# Kaggle Titanic Competition Model Iteration 1

Before everything else, imports!

In [1]:
import pandas
import numpy as np
from sklearn.linear_model import LinearRegression
from sklearn.cross_validation import KFold
from sklearn import cross_validation
from sklearn.linear_model import LogisticRegression

First, let's load in all of the data.

In [2]:
titanic = pandas.read_csv("train.csv")

titanic.describe()

Unnamed: 0,PassengerId,Survived,Pclass,Age,SibSp,Parch,Fare
count,891.0,891.0,891.0,714.0,891.0,891.0,891.0
mean,446.0,0.383838,2.308642,29.699118,0.523008,0.381594,32.204208
std,257.353842,0.486592,0.836071,14.526497,1.102743,0.806057,49.693429
min,1.0,0.0,1.0,0.42,0.0,0.0,0.0
25%,223.5,0.0,2.0,20.125,0.0,0.0,7.9104
50%,446.0,0.0,3.0,28.0,0.0,0.0,14.4542
75%,668.5,1.0,3.0,38.0,1.0,0.0,31.0
max,891.0,1.0,3.0,80.0,8.0,6.0,512.3292


Next, let's clean up the dataset by doing a few things:

1. Replacing all NaN values in the 'Age' column with the median age
2. Converting all desired non-numeric columns to numeric values - 'Sex' and 'Embarked'

In [3]:
# Replace 'Age' NaN with median age
titanic['Age'] = titanic['Age'].fillna(titanic['Age'].median())

# Replace 'male' 'Sex' with 0, 'female' 'Sex' with 1
titanic.loc[titanic['Sex'] == 'male', 'Sex'] = 0
titanic.loc[titanic['Sex'] == 'female', 'Sex'] = 1

# Replace 'Embarked' NaN with most popular 'Embarked', 'S'
titanic['Embarked'] = titanic['Embarked'].fillna('S')

# Replace 'Embarked' values with numeric values 0-2
titanic.loc[titanic['Embarked'] == 'S', 'Embarked'] = 0
titanic.loc[titanic['Embarked'] == 'C', 'Embarked'] = 1
titanic.loc[titanic['Embarked'] == 'Q', 'Embarked'] = 2

Time to do some cross-validation and make some predictions!

In [4]:
predictors = ['Pclass', 'Sex', 'Age', 'SibSp', 'Parch', 'Fare', 'Embarked']

alg = LinearRegression()


predictions = []
for train,test in kf:
    train_predictors = (titanic[predictors].iloc[train,:])
    train_target = titanic['Survived'].iloc[train]
    alg.fit(train_predictors, train_target)
    test_predictions = alg.predict(titanic[predictors].iloc[test,:])
    predictions.append(test_predictions)

Now let's map the predictions to actual outcomes on the border of 0.5

In [5]:
predictions = np.concatenate(predictions, axis=0)

- - - - - - -

## TASK TO CARRY OUT
Write out the part of the Titanic notebook starting with "train_target = titanic['Survived'].iloc[train]" and going on through "predictions = np.concatenate(predictions, axis=0)", word for word. The listing that comes next has nothing to do with this.

## Stored data entries
- - - - - - -

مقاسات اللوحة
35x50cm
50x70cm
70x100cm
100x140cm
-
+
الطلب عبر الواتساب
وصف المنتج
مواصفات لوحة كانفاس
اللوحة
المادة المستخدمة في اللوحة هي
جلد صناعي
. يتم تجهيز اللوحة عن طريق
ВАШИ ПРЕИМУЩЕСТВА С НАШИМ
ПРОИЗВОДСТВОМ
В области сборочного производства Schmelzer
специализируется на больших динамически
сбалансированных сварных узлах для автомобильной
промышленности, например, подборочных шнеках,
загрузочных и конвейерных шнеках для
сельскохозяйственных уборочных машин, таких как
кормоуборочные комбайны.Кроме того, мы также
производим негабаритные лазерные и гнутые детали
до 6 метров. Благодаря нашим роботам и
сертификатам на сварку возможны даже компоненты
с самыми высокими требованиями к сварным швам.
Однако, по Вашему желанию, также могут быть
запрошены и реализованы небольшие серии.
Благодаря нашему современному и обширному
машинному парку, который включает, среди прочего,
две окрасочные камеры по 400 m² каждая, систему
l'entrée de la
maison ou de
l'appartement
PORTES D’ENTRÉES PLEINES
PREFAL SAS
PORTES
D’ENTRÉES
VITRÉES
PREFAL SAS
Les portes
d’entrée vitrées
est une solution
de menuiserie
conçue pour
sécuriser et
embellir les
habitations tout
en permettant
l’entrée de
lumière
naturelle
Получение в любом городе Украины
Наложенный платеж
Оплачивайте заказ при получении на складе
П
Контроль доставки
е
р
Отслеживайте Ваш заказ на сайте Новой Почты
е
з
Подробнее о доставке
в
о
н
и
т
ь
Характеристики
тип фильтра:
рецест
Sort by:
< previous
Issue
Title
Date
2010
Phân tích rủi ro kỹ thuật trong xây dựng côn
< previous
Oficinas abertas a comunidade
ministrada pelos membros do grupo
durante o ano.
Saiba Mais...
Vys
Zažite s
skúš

- - - - - - -

## TASK RESULT
train_target = titanic['Survived'].iloc[train]
    alg.fit(train_predictors, train_target)
    test_predictions = alg.predict(titanic[predictors].iloc[test,:])
    predictions.append(test_predictions)

Now let's map the predictions to actual outcomes on the border of 0.5

In [5]:
predictions = np.concatenate(predictions, axis=0)